WHAT THIS TASK INVOLVES:
A verbatim copy of all entries is the expected output.

[Stored data entries]

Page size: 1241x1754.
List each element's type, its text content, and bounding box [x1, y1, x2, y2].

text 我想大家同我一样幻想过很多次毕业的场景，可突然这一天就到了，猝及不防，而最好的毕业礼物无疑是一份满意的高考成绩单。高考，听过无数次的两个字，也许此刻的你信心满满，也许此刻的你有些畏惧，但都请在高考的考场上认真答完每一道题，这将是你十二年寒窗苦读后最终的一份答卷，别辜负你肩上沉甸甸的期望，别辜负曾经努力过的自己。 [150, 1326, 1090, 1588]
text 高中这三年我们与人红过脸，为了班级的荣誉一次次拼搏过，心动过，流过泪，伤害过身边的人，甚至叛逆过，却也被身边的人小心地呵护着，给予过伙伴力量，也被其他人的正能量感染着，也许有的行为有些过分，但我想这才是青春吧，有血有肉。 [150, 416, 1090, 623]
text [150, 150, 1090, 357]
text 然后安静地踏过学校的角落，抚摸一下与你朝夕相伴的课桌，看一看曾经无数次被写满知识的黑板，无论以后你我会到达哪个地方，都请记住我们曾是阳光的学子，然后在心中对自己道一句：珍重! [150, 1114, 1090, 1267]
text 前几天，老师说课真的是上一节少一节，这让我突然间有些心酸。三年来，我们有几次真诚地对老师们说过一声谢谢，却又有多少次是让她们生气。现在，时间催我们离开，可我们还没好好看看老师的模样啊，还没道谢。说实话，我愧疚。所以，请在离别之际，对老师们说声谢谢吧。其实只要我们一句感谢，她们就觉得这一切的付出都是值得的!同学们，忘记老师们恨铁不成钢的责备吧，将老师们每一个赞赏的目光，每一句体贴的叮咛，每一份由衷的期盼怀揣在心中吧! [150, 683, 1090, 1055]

RESPONSE BELOW:
Page size: 1241x1754.
List each element's type, its text content, and bounding box [x1, y1, x2, y2].

text 我想大家同我一样幻想过很多次毕业的场景，可突然这一天就到了，猝及不防，而最好的毕业礼物无疑是一份满意的高考成绩单。高考，听过无数次的两个字，也许此刻的你信心满满，也许此刻的你有些畏惧，但都请在高考的考场上认真答完每一道题，这将是你十二年寒窗苦读后最终的一份答卷，别辜负你肩上沉甸甸的期望，别辜负曾经努力过的自己。 [150, 1326, 1090, 1588]
text 高中这三年我们与人红过脸，为了班级的荣誉一次次拼搏过，心动过，流过泪，伤害过身边的人，甚至叛逆过，却也被身边的人小心地呵护着，给予过伙伴力量，也被其他人的正能量感染着，也许有的行为有些过分，但我想这才是青春吧，有血有肉。 [150, 416, 1090, 623]
text [150, 150, 1090, 357]
text 然后安静地踏过学校的角落，抚摸一下与你朝夕相伴的课桌，看一看曾经无数次被写满知识的黑板，无论以后你我会到达哪个地方，都请记住我们曾是阳光的学子，然后在心中对自己道一句：珍重! [150, 1114, 1090, 1267]
text 前几天，老师说课真的是上一节少一节，这让我突然间有些心酸。三年来，我们有几次真诚地对老师们说过一声谢谢，却又有多少次是让她们生气。现在，时间催我们离开，可我们还没好好看看老师的模样啊，还没道谢。说实话，我愧疚。所以，请在离别之际，对老师们说声谢谢吧。其实只要我们一句感谢，她们就觉得这一切的付出都是值得的!同学们，忘记老师们恨铁不成钢的责备吧，将老师们每一个赞赏的目光，每一句体贴的叮咛，每一份由衷的期盼怀揣在心中吧! [150, 683, 1090, 1055]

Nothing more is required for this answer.